**DESCRIPTION OF THE TASK:**
In the following listing, work out how many lines contain the string "календарь", and state only that number.

* * * *

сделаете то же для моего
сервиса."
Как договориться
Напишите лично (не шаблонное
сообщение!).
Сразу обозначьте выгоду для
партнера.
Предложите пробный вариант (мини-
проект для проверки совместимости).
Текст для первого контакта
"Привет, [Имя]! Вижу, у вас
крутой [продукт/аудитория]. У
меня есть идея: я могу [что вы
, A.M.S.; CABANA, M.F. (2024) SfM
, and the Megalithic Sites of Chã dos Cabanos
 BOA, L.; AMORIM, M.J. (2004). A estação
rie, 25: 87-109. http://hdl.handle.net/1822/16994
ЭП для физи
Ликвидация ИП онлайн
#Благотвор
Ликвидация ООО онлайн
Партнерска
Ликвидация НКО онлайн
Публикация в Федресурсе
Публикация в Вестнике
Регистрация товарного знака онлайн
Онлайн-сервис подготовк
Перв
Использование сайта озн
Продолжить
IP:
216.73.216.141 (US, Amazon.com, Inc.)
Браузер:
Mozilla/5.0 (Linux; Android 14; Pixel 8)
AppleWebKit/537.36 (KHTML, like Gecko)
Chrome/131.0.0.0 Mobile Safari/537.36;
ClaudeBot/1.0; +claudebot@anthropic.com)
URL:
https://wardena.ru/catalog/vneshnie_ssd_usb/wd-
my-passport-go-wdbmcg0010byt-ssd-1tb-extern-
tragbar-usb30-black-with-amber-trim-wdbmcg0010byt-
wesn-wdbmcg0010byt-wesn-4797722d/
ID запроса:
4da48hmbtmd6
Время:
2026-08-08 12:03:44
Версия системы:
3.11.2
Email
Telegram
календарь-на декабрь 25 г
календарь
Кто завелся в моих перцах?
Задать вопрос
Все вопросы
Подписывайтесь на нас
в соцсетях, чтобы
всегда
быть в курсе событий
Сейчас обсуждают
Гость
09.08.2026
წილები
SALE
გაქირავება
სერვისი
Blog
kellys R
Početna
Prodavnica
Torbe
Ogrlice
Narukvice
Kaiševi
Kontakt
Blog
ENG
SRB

* * * *

**REPLY:**
2